11 thoughts on “Prora Hotel

  1. This looks like serious fun… Now I know why I’m put off by holiday factories also known as ‘clubs’ – they are all modelled on this nazi brainchild which looks like a prototype of those ‘lovely’ camps they subsequently invented. These guys really were raving crazy.

    In fairness, if they had known at the time that they were going to expand their borders, they could have build something more suitable on the french riviera, the Italian Adriatic coast or even North Africa. They were true visionaries…

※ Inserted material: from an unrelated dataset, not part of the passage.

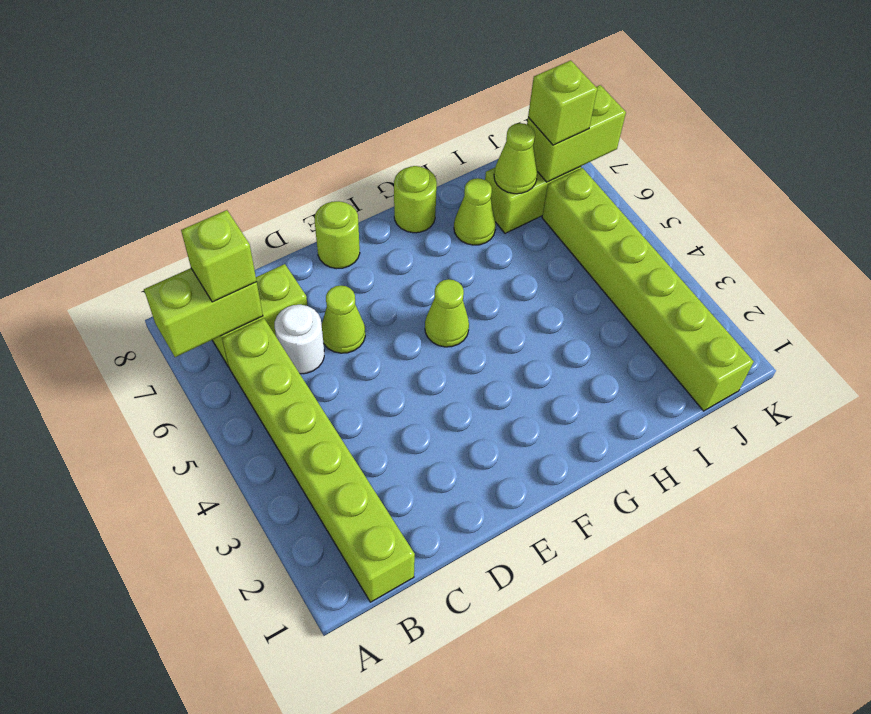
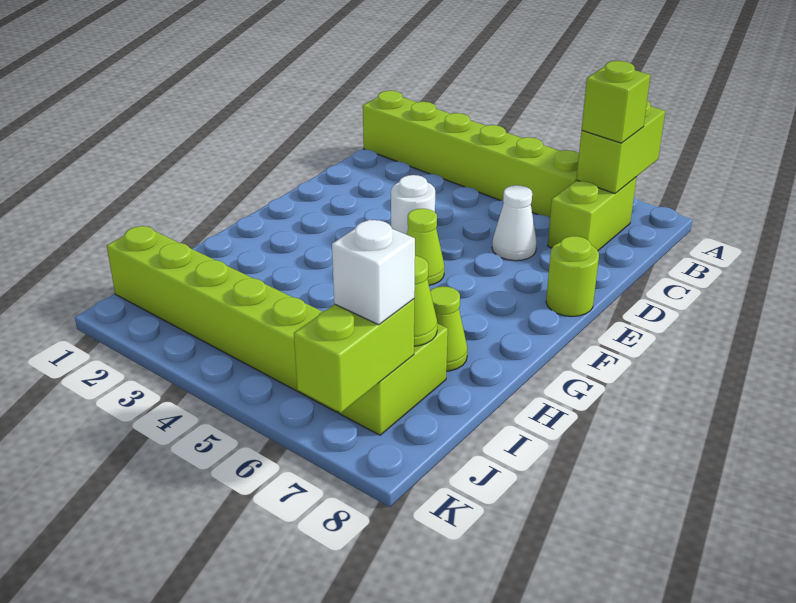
white 1x1 round brick [275,305,324,374] -> white 1x1 round brick moved to [391,175,435,235]
lime 1x1 cone [322,285,365,353] -> white 1x1 cone [492,185,537,261]
lime 1x1 round brick [394,166,437,233] -> none
lime 1x1 brick [528,60,597,145] -> white 1x1 brick [332,219,415,325]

    • I’m with you on the “all inclusive” vacation clubs.When I take a few weeks off I want to travel, not vacation.I can’t even imagine a week at Hitler’s dismal monstrosity.To think he planned four more of these boggles the mind.And how about a Nazi cruise ship – yikes!I highly doubt location would have made any difference – I suspect the Nazis lacked the characteristics required to deliver the “experience” these clubs strive for.got to admit – Nazi cruise line raised the bar a little.

      A few years ago we went to Cuba and stayed for 3 nights in one of these vacation factories. It was beautiful, located along side dozens more just like it in Varadero.I’ll admit it wasn’t the worst thing in the world – at least not for a short stay. It could have been any tropical place in the world, indistinguishable from Mexico, Bahamas, or Jamaica When we moved on to Havana, Cuba came to life. It had depth, character, and history. My son, 19 at the time, said the experience changed him. He asked how people with so little could be so full of joy.That in itself made the trip worthwhile.

      We’ve driven thousands of miles – across Canada,more than once, from our home in Vancouver to Chicago, down to Kentucky and back in a great circle route via Missouri, Kansas,Utah etc. Road trips to the Grand Canyon, Oregon coast, San Fransisco, LA – and not one of them via interstates or main highways. Not one road trip with hotel reservations or prescribed miles to travel in a day.We stop where and when we want, dig for fossils, look at the stars, explore cemeteries, visit cheesy roadside attractions, and go into sad little museums. It’s amazing! Even in London or Paris the same rules apply – explore, linger, and learn.

      • I’m with you on that. Cramming stuff into short break in a fabricated resort is like renting videos when you can have the real experience. Whenever I have to reserve something, like a hotel on arrival or even plane tickets, I feel I have lost something of the journey. That is when travel becomes vacation: canned and pre-meditated. Give me any no-destination trip and I’m happy.

        PS: That is one hell of a tomahawk. Hopefully the rock was fake!